The party didn’t start well for me and my feet. My husband had dropped us off at the gate of the house and driven further up the mountain to park.

When he arrived a few minutes later on foot, he exclaimed “Oh shit! I forgot the present!”

“So when I rang you and asked you to bring the sunscreen ‘as well’ what did you think the ‘as well’ referred to??” I grumbled.

“Um… ‘as well as my good self’?” my husband ventured.

Somehow, I ended up trekking back up to the car to get the present. On a loose gravel track. In my heels. It was like I’d been sent to High Heels Boot Camp. And yes, it was a pity I wasn’t wearing these Dr Marten high heeled boots because that would have made that metaphor very tidy. Very tidy indeed.
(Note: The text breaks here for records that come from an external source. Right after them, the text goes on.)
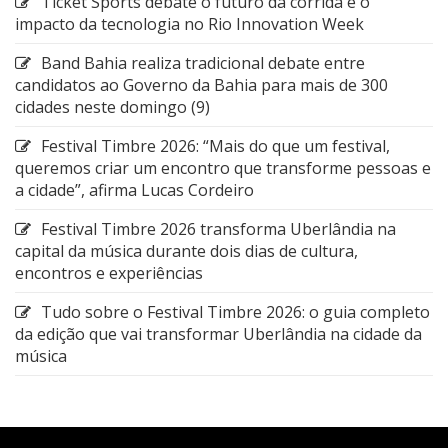
Ticket Sports debate o futuro da corrida e o
impacto da tecnologia no Rio Innovation Week
Band Bahia realiza tradicional debate entre
candidatos ao Governo da Bahia para mais de 300
cidades neste domingo (9)
Festival Timbre 2026: “Mais do que um festival,
queremos criar um encontro que transforme pessoas e
a cidade”, afirma Lucas Cordeiro
Festival Timbre 2026 transforma Uberlândia na
capital da música durante dois dias de cultura,
encontros e experiências
Tudo sobre o Festival Timbre 2026: o guia completo
da edição que vai transformar Uberlândia na cidade da
música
Anyway, this set the tone for the rest of the party – an otherwise beautiful event – where I endlessly hiked up and down steep pathways with the kids, who had been drinking from a never ending fountain of soft drinks and needed to do toilet trip after toilet trip in the house at the bottom of the mountain. Moreover, I had to carry Tiddles McGee up and down the mountain, because he’d conveniently fallen into a pond in the first five minutes of the party and spent the rest of the time barefoot and rockin’ a toga fashioned from a bath towel. Which was the kind of thing I’d normally expect my husband to do, quite frankly.

Needless to say, by the end of the afternoon, my feet were knackered. I had adopted the gait of a novice stilt walker with an ear infection who’d gotten rat-arsed drunk while taking antibiotics for said ear infection. Which is always a good look at an afternoon garden party.
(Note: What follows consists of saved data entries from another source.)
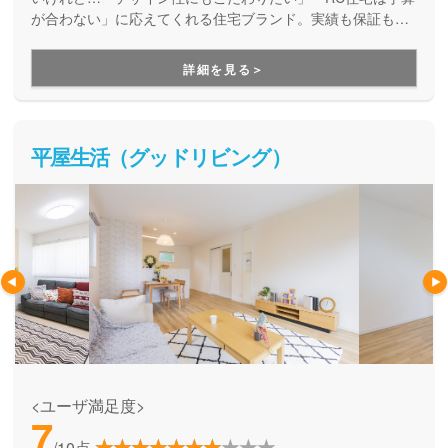
が合わない」に応えてくれる住宅ブランド。実績も保証も万
全で安心。見た目も、住み心地も、性能も。納得の家づくり
が実現します。
詳細を見る＞
平屋生活（グッドリビング）
<ユーザ満足度>
7
/10点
And of course, I had another party to go to – without any chance to go home and change my shoes. When my husband dropped me off in town, I immediately set off to buy some band-aids. Eight blocks later, I realised this was doing far more damage than good because the party was in a restaurant and all I was going to be doing was sitting and drinking and eating and chatting and the only walking I’d have to do was to the toilets, which ended up being conveniently and mercifully situated four steps away. I say “mercifully” here not just because of my feet, but also the fact that later in the evening I managed to emerge from the toilets with my bodice sash tucked into my knickers, thus parting the front of my dress like a pair of goddamn curtains. Which is always a good look at a fancy restaurant.

And actually, now I think about it, it’s something I should have done much earlier in the day to take my mind off my aching feet. There’s nothing like the pain of embarrassment to negate the pain of a hard-earnt blister.

In fact, now that I think about it further, I should have just thrown myself in the pond after Tiddles and made my husband and a team of his friends carry me in my towel-toga up and down the mountain in a sedan chair. Or, indeed, skipped the pond all together and demanded the sedan chair anyway.

And I pride myself on being an Ideas Person. Sheesh.